Le phénomène de créances impayées par des Camerounais ayant quitté le pays pour l’étranger prend de l’ampleur. Environ cinq milliards de FCFA sont en jeu, un manque à gagner lourd de conséquences pour le secteur bancaire national. Face à cette situation, des mesures de recouvrement sont déployées à l’international, s’appuyant notamment sur des collaborations diplomatiques et des sanctions sur l’historique de crédit des débiteurs.
De nombreux Camerounais, avant de quitter le pays, contractent des prêts auprès des banques locales en promettant de les investir sur place. Mais pour beaucoup, ces fonds servent finalement à financer leur départ et leur installation à l’étranger, en particulier en Amérique du Nord.

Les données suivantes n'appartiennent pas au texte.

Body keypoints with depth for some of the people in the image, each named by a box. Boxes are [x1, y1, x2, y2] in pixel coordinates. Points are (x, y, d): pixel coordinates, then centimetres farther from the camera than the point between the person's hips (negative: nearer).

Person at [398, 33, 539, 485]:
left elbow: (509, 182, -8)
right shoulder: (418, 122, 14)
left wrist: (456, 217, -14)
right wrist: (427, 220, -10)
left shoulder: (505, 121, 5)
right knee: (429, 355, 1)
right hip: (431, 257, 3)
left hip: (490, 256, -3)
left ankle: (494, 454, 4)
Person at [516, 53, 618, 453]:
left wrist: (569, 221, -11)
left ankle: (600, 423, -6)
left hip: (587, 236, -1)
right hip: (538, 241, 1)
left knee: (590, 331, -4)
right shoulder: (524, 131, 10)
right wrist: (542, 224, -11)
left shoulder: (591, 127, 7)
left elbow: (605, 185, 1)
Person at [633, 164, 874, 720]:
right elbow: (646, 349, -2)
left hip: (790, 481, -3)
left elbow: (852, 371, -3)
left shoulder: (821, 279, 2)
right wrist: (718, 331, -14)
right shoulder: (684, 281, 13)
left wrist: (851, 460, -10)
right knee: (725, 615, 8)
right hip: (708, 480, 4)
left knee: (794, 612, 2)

Selon Rodrigue Soffo, responsable du cabinet RS Intelligence & Lobbying, qui travaille avec les banques camerounaises pour recouvrer ces dettes, « l’un des premiers problèmes, c’est que les emprunteurs détournent l’usage de leur crédit, destiné à l’équipement ou à la construction d’immeubles, pour financer leur projet d’immigration ». Ces crédits, initialement garantis par des revenus salariaux, se retrouvent impayés, les emprunteurs ayant rapidement cessé de travailler avant de partir.

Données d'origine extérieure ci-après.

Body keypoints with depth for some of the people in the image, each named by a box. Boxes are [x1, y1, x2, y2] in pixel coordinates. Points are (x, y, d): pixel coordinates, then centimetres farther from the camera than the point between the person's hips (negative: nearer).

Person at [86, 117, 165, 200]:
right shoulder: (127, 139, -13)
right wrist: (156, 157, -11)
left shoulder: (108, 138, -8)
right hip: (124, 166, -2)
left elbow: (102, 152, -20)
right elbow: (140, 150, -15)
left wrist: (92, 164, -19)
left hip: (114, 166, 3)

Les créances impayées représentent aujourd’hui environ 40 % du total des créances en souffrance dans le secteur bancaire camerounais, soit près de cinq milliards de FCFA, d’après Soffo. Les banques se retrouvent confrontées à une perte financière considérable, qui impacte directement leur bilan. Ce phénomène, en croissance depuis plusieurs années, est désormais surveillé de près, et certaines banques, notamment Afriland First Bank, tentent des approches plus coopératives pour inciter les débiteurs à régulariser leur situation.
Face à la difficulté d’atteindre ces débiteurs, RS Intelligence & Lobbying a mis en place des stratégies de recouvrement en collaboration avec les autorités camerounaises et les pays de résidence des débiteurs. L’objectif est de retrouver ces derniers et de leur faire comprendre que leurs dettes impayées au Cameroun pourraient affecter leur vie à l’étranger. En Amérique du Nord, par exemple, l’usage d’une carte de crédit est essentiel, et des mécanismes sont en cours pour que l’historique de crédit au Cameroun ait un impact sur celui de ces individus dans leur pays d’accueil.
En plus, un cadre de collaboration avec Interpol pourrait être mis en place pour poursuivre les débiteurs au-delà des frontières nationales, dans les cas où ils refusent de coopérer malgré des tentatives de conciliation. « Notre première approche a été de proposer des échéanciers de remboursement avec des comptes bancaires ouverts aux États-Unis et au Canada pour faciliter les paiements », explique Soffo. Cependant, certains préfèrent rester injoignables, espérant échapper aux obligations bancaires camerounaises.
L’exode de Camerounais qualifiés a également des répercussions sur les entreprises locales. Les employeurs se retrouvent parfois à supporter des dettes laissées par des salariés démissionnaires, ce qui complique l’accès au crédit pour les autres employés. Célestin Tawamba, président du Groupement des Entreprises du Cameroun (Gecam), met en garde contre cette situation : « Certaines entreprises se retrouvent à supporter les dettes internes laissées par ces travailleurs démissionnaires, ce qui impacte l’accès au crédit pour les employés restants. » Le départ massif des compétences aggrave la fuite des talents pour des postes spécialisés, laissant un vide dans le tissu économique camerounais.
Le recours aux assurances-crédit, qui indemnisent les banques en cas de défaillance des emprunteurs, a des limites, souligne Soffo. « Lorsque des cadres bien établis empruntent de manière régulière, personne n’imagine qu’ils pourraient décider de tout abandonner pour immigrer », explique-t-il. Ce risque lié à l’immigration volontaire et planifiée n’était jusqu’à présent pas couvert par ces assurances.
Certaines discussions avec des débiteurs ont permis des solutions amiables, notamment des propositions d’hypothèques et des remboursements effectués par des membres de leur famille restée au Cameroun. Les autorités espèrent que davantage de débiteurs se manifesteront pour régulariser leur situation, évitant ainsi des mesures plus contraignantes.